La Loi du Cadenas : Une atteinte à la liberté d’expression

La Cour Suprême du Canada, à maintes reprises, a protégé les droits fondamentaux des Canadiens. Une instance où la Cour a critiqué une loi qui avait comme but l’élimination de la dissidence politique peut être observée lors de l’affaire Switzman c. Elbling et le Procureur-Général de la Province de Québec (1957). 

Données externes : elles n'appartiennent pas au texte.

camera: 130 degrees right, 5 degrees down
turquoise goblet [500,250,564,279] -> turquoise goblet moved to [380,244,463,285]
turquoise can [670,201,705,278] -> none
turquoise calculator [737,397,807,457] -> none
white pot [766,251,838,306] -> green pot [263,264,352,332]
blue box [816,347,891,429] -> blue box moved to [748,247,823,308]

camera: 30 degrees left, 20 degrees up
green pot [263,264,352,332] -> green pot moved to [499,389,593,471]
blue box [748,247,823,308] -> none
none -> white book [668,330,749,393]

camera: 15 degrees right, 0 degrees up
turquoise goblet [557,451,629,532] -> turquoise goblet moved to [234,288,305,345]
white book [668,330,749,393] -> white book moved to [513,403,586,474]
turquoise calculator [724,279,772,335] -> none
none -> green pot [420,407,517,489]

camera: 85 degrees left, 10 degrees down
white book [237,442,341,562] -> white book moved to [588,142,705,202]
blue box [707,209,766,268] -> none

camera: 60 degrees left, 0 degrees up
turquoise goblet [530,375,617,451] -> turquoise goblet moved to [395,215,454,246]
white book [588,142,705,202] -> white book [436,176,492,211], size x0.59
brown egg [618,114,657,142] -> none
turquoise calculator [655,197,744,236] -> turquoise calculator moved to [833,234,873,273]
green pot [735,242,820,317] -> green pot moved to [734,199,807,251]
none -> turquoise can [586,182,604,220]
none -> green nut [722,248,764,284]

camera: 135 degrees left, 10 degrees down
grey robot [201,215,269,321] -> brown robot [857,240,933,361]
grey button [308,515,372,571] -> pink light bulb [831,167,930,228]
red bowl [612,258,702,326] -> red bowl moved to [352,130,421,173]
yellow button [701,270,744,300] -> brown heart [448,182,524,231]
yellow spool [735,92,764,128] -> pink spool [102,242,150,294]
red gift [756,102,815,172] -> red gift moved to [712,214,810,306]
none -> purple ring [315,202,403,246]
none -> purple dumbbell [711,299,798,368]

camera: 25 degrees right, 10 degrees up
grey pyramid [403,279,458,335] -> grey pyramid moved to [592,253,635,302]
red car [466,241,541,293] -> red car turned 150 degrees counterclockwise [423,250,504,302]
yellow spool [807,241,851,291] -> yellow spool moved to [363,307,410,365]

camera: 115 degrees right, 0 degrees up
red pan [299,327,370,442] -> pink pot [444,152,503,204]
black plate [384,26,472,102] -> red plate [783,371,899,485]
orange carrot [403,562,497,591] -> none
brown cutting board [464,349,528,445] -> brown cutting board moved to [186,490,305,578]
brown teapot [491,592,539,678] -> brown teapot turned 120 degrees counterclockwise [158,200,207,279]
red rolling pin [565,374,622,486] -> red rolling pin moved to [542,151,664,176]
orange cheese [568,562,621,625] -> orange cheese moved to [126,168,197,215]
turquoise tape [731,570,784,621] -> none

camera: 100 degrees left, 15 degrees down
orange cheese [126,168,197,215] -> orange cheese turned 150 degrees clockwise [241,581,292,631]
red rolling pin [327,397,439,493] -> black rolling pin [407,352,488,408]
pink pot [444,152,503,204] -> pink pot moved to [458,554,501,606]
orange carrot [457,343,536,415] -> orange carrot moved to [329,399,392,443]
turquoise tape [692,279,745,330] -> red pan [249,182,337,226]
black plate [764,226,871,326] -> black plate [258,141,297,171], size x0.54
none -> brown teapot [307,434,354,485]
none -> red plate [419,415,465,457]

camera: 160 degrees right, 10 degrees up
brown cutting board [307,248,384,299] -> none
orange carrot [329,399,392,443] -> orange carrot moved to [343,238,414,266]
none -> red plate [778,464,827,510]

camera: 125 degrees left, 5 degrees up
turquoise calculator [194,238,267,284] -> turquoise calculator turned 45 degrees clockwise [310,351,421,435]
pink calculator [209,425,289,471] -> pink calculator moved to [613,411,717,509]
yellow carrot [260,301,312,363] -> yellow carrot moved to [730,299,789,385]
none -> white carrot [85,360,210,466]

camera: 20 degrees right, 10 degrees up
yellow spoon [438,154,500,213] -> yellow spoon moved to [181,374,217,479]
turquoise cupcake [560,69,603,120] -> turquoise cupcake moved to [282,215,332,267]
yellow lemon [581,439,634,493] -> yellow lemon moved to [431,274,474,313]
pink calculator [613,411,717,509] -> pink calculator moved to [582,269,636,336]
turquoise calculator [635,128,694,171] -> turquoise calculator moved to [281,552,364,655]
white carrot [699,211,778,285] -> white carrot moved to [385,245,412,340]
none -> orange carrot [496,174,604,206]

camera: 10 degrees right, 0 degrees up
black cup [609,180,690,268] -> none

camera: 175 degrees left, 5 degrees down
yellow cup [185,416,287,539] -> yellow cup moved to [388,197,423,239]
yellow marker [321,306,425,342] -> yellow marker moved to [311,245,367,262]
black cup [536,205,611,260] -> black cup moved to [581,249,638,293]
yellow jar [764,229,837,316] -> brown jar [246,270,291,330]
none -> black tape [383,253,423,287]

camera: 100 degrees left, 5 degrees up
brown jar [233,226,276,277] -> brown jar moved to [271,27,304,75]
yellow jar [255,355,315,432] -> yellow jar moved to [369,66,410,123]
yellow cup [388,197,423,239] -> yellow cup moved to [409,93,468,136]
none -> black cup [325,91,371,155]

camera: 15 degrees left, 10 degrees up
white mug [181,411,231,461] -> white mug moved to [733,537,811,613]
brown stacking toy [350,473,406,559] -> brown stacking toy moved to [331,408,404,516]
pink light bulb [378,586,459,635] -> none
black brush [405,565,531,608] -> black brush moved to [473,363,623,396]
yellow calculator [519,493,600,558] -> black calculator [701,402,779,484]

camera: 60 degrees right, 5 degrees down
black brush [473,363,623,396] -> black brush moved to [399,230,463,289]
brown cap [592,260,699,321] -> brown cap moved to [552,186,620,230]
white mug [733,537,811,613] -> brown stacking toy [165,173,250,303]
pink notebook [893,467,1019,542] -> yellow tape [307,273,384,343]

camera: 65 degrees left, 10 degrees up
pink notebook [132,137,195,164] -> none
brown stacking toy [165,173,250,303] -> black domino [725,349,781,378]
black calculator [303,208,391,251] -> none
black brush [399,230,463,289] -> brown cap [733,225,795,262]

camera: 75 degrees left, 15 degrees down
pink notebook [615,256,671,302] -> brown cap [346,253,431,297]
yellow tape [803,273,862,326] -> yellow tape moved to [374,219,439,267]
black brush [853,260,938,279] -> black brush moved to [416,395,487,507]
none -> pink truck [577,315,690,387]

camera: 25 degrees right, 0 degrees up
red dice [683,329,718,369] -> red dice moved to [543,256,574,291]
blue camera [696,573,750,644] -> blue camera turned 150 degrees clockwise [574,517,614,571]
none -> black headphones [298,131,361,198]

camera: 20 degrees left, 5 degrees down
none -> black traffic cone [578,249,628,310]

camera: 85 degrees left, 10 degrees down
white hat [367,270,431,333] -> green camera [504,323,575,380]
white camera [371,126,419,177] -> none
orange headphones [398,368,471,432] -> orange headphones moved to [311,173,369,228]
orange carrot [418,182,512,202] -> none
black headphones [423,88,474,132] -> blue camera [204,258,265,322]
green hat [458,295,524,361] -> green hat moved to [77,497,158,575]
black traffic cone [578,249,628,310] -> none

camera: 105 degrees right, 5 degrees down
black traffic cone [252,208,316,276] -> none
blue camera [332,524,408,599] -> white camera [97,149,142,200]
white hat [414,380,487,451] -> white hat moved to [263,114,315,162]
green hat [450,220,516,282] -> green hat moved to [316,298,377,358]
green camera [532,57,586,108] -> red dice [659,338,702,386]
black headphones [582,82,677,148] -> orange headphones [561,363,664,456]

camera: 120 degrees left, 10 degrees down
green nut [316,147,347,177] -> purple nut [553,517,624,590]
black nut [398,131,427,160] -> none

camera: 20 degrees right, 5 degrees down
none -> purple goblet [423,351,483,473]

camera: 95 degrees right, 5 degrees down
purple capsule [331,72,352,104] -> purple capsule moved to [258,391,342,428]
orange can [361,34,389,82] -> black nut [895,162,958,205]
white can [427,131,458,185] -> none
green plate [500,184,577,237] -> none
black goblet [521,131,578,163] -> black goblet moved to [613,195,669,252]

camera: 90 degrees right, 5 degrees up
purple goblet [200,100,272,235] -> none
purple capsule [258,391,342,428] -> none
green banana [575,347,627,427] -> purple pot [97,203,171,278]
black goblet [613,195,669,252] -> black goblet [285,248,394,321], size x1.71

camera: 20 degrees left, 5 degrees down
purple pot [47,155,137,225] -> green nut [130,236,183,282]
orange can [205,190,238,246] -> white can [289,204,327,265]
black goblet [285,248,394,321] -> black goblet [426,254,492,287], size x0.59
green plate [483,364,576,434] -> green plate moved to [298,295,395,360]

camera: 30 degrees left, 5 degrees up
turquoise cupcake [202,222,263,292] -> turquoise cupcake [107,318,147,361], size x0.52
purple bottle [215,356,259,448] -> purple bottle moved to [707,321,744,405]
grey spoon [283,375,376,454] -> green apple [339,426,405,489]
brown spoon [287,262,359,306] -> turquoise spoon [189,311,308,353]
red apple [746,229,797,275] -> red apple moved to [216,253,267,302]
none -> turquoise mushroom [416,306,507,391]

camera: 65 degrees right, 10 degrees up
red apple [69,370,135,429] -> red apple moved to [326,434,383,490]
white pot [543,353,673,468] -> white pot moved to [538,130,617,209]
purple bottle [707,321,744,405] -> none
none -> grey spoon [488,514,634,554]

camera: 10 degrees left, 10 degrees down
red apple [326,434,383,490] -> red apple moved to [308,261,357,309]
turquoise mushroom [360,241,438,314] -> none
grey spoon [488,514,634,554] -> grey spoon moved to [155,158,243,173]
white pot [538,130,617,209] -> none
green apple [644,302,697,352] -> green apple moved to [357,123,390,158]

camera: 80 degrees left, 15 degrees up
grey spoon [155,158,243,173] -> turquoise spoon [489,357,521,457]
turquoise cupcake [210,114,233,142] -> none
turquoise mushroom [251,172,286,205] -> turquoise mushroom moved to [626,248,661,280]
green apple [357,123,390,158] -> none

Freda Elbling était une propriétaire d’un appartement qu’elle louait à Max Bailey. Bailey a transféré le contrat à John Switzman, avec l’accord d’Elbling. Un jour, Elbling a informé Switzman qu’elle allait le poursuivre en justice car en amenant des communistes dans sa demeure il violait certaines sections de la Loi du Cadenas

La Loi du Cadenas, adoptée par l’Assemblée Législative du Québec en 1937 sous la gouvernance de Maurice Duplessis, était intitulée « Loi protégeant la province contre la propagande communiste ». Cette loi rendait toute publication ou expression favorable envers l’idéologie communiste illégale. L’article 3 de cette loi rendait l’action d’utiliser une maison, un bâtiment ou toute autre construction pour la diffusion de l’idéologie communiste ou bolchévique illégale. Une violation de l’article 3 donnait la permission au procureur-général qui était Maurice Duplessis de fermer le bâtiment et si la fermeture de ce bâtiment n’était pas respectée, le bâtiment pourrait être confisqué par les autorités. L’article 12 rendait la publication ou l’impression ainsi que la distribution de matériel favorable au communisme, de toutes les sortes, illégale. L’article 13 stipulait que la violation de l’article 12 entraînait un emprisonnement d’au moins trois mois et d’au plus douze mois. 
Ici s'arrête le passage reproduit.